SET PROBLEM ::
Render the part of the listing that opens with the line containing "locality: Central Highway" and closes with the line containing "scientific name: Cochlidium tepuiense" as a two-column CSV with the headers field and value. Each line becomes one row, each entry sits in its own quoted field, and any line breaks become spaces.

══ GIVEN DATA

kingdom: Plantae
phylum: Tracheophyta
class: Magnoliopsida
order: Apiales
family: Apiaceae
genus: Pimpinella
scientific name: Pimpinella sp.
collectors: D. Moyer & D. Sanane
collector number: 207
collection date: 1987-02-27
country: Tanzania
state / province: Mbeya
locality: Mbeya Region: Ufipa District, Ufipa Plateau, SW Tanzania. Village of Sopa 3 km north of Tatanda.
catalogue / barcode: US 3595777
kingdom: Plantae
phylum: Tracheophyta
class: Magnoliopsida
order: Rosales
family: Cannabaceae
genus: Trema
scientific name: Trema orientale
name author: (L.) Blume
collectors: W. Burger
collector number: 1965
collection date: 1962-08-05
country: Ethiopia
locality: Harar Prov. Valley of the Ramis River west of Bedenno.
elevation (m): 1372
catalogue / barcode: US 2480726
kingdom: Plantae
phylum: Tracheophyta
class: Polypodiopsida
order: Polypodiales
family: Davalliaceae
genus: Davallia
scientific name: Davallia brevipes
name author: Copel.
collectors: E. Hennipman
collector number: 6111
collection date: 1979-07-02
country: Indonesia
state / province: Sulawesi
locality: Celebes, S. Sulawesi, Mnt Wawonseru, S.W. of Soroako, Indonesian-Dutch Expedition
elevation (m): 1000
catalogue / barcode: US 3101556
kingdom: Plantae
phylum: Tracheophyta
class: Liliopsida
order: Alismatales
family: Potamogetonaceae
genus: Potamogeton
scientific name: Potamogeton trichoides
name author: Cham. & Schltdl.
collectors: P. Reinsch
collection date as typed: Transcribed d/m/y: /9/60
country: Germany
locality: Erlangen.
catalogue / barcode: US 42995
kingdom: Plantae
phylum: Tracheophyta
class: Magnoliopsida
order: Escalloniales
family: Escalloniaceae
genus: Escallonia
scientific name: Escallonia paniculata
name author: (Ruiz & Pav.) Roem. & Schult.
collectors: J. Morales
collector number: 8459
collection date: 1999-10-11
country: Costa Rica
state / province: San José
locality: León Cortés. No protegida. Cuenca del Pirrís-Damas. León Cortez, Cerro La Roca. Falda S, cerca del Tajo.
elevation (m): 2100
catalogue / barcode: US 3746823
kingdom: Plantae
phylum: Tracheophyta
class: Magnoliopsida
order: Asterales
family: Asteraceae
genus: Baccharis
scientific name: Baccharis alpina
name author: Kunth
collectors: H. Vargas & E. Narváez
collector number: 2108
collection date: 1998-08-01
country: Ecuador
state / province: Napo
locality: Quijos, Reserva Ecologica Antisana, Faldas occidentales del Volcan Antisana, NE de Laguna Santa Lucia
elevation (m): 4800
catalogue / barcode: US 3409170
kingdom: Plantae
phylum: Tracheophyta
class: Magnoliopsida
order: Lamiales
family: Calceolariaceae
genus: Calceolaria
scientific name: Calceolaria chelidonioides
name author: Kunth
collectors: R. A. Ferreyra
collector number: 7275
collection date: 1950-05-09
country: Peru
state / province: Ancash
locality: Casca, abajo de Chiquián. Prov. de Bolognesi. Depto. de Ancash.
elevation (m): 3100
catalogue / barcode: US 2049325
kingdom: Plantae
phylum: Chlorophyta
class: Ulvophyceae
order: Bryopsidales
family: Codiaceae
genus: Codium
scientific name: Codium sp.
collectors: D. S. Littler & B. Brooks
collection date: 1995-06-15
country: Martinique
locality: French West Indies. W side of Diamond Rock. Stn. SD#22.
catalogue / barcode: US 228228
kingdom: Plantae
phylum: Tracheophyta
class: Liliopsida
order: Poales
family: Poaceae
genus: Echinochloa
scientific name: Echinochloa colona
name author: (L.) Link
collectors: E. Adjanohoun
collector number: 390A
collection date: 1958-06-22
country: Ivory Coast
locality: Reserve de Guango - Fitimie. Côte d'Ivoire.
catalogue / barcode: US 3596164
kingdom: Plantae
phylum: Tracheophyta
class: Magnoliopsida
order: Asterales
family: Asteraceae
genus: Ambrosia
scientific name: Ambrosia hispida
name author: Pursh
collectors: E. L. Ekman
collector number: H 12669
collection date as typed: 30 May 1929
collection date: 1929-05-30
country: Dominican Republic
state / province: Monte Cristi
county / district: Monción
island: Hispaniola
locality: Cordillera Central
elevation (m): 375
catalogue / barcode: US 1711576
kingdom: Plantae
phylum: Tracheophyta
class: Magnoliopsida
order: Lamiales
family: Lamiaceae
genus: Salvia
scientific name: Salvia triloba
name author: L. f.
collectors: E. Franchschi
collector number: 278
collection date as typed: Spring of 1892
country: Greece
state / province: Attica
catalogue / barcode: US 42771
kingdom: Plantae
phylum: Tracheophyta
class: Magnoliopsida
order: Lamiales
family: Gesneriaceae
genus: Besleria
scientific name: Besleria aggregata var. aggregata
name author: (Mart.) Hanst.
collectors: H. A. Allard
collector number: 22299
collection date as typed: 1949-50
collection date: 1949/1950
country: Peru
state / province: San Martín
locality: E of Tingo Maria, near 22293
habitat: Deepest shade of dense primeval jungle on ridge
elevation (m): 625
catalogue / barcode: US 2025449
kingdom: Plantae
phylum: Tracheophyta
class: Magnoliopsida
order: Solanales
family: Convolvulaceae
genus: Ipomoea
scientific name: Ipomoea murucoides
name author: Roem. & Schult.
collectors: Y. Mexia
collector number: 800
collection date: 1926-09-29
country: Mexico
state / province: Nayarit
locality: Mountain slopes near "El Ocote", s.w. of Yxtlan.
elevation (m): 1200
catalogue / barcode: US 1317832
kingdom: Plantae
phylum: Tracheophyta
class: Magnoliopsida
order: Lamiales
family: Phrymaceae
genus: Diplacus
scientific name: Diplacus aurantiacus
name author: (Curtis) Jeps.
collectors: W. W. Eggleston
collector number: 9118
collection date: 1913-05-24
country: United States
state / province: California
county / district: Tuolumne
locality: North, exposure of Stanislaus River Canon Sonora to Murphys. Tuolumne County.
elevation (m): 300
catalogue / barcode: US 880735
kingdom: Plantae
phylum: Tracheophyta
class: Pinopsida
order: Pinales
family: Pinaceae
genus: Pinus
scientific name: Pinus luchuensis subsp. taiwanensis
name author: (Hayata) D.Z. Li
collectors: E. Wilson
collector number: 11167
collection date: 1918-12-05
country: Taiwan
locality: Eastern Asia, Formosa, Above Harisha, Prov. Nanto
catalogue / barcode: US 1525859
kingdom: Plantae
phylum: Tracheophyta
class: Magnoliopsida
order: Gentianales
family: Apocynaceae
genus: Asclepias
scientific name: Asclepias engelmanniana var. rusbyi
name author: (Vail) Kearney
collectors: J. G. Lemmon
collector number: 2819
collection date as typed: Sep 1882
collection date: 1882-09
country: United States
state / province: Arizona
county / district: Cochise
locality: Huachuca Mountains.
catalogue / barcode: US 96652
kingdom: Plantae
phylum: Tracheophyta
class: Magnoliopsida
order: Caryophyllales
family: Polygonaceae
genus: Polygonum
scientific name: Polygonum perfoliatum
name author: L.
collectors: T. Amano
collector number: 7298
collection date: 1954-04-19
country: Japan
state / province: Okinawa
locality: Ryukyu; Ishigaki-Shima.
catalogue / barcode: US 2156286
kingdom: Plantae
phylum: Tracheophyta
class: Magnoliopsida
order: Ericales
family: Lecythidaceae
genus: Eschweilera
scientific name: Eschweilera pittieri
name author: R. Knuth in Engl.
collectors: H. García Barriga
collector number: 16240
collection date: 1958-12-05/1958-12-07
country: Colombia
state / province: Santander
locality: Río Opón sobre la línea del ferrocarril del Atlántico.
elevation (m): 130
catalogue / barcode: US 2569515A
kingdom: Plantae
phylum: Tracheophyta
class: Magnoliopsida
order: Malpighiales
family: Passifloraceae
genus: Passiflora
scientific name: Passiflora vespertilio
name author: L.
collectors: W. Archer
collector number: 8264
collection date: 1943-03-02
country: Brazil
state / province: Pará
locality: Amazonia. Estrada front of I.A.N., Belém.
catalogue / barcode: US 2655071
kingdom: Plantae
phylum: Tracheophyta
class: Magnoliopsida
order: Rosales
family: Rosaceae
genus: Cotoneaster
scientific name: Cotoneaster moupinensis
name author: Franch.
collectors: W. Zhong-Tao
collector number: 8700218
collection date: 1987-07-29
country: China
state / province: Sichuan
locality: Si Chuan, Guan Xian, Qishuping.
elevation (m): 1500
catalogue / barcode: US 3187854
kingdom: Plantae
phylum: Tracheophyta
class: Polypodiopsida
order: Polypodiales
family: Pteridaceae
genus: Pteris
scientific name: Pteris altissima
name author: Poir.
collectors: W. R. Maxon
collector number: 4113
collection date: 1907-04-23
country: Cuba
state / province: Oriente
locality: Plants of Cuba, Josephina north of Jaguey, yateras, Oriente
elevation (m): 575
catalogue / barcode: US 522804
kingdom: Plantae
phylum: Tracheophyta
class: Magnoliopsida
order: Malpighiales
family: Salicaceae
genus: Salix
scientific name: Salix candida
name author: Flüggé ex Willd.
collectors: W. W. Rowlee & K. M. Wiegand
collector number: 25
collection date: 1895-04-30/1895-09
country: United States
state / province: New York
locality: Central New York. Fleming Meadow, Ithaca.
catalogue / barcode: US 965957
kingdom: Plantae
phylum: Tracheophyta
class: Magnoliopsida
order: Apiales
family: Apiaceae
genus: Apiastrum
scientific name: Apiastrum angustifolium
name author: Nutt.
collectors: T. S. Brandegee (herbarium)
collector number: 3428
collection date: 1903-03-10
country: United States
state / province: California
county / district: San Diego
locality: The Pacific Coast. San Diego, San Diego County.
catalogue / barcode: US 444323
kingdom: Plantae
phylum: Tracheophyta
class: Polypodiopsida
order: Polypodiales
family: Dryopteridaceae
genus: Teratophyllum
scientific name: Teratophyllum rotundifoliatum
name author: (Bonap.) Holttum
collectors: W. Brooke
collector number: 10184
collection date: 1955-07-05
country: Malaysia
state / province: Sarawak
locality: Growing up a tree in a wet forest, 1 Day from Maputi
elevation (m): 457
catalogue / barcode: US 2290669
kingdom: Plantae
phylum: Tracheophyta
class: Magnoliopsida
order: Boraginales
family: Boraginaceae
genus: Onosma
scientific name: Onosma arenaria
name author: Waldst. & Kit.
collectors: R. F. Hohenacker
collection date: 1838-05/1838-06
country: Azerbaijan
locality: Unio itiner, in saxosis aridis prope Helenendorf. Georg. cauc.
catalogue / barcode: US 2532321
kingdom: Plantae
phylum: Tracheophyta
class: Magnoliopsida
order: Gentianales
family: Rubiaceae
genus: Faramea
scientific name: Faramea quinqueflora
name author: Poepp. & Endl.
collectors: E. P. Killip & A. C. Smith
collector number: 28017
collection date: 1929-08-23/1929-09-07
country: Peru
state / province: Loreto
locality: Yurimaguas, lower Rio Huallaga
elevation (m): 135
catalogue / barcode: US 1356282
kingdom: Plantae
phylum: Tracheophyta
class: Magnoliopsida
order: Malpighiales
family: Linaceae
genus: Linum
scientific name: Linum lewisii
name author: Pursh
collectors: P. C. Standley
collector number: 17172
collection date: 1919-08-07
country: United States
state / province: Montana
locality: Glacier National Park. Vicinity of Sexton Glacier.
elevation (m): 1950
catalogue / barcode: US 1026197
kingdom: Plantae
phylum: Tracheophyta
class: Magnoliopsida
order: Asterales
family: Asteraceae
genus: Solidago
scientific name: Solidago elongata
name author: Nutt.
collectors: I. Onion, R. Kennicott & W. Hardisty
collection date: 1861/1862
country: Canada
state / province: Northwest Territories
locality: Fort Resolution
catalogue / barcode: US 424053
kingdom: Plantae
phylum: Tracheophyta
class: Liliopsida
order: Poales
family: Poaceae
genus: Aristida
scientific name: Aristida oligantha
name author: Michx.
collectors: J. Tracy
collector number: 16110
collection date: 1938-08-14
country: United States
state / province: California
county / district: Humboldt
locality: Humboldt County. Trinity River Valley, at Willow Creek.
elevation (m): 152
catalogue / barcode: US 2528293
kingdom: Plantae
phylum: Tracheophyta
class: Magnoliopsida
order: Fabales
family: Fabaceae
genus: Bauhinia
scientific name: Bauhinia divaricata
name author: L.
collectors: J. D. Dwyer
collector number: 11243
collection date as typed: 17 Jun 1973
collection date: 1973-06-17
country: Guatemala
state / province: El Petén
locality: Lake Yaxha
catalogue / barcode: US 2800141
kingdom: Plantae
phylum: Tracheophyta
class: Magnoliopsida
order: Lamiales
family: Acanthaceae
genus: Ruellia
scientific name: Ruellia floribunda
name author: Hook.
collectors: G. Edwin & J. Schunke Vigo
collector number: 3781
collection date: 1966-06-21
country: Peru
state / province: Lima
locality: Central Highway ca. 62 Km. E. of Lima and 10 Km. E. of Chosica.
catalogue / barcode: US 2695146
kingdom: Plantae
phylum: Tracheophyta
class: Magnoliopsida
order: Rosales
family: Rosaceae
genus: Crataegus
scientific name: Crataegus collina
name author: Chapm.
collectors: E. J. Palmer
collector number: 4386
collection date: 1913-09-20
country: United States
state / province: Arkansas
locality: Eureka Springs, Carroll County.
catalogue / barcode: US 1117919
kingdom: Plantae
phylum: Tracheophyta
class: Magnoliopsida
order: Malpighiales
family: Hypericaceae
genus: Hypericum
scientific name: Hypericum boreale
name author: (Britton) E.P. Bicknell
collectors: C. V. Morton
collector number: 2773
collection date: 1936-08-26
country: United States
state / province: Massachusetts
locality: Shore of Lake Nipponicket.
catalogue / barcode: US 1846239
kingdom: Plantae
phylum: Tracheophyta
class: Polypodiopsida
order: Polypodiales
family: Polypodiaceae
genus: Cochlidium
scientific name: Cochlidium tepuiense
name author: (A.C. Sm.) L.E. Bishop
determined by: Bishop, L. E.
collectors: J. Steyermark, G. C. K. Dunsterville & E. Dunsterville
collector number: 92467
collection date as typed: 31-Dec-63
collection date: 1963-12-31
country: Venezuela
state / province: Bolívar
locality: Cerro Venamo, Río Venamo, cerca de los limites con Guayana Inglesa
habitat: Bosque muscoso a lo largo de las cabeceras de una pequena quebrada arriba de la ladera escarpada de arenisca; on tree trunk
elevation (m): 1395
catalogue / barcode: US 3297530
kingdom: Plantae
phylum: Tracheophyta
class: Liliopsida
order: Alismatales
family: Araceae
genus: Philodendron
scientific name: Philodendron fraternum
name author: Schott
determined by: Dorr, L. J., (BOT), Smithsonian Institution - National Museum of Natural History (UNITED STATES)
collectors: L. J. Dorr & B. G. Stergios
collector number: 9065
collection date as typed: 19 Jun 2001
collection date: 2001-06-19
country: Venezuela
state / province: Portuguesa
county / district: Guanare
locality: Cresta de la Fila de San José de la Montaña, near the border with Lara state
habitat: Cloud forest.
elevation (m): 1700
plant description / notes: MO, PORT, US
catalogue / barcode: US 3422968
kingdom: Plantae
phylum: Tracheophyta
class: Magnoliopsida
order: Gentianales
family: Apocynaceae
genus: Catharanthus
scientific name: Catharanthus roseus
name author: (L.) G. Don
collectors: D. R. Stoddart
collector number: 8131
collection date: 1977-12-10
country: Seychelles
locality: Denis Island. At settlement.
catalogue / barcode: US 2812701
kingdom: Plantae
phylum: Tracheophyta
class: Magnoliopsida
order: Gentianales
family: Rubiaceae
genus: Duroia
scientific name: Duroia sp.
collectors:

════

COMPLETE RESPONSE ::
field,value
"locality:","Central Highway ca. 62 Km. E. of Lima and 10 Km. E. of Chosica."
"catalogue / barcode:","US 2695146"
"kingdom:","Plantae"
"phylum:","Tracheophyta"
"class:","Magnoliopsida"
"order:","Rosales"
"family:","Rosaceae"
"genus:","Crataegus"
"scientific name:","Crataegus collina"
"name author:","Chapm."
"collectors:","E. J. Palmer"
"collector number:","4386"
"collection date:","1913-09-20"
"country:","United States"
"state / province:","Arkansas"
"locality:","Eureka Springs, Carroll County."
"catalogue / barcode:","US 1117919"
"kingdom:","Plantae"
"phylum:","Tracheophyta"
"class:","Magnoliopsida"
"order:","Malpighiales"
"family:","Hypericaceae"
"genus:","Hypericum"
"scientific name:","Hypericum boreale"
"name author:","(Britton) E.P. Bicknell"
"collectors:","C. V. Morton"
"collector number:","2773"
"collection date:","1936-08-26"
"country:","United States"
"state / province:","Massachusetts"
"locality:","Shore of Lake Nipponicket."
"catalogue / barcode:","US 1846239"
"kingdom:","Plantae"
"phylum:","Tracheophyta"
"class:","Polypodiopsida"
"order:","Polypodiales"
"family:","Polypodiaceae"
"genus:","Cochlidium"
"scientific name:","Cochlidium tepuiense"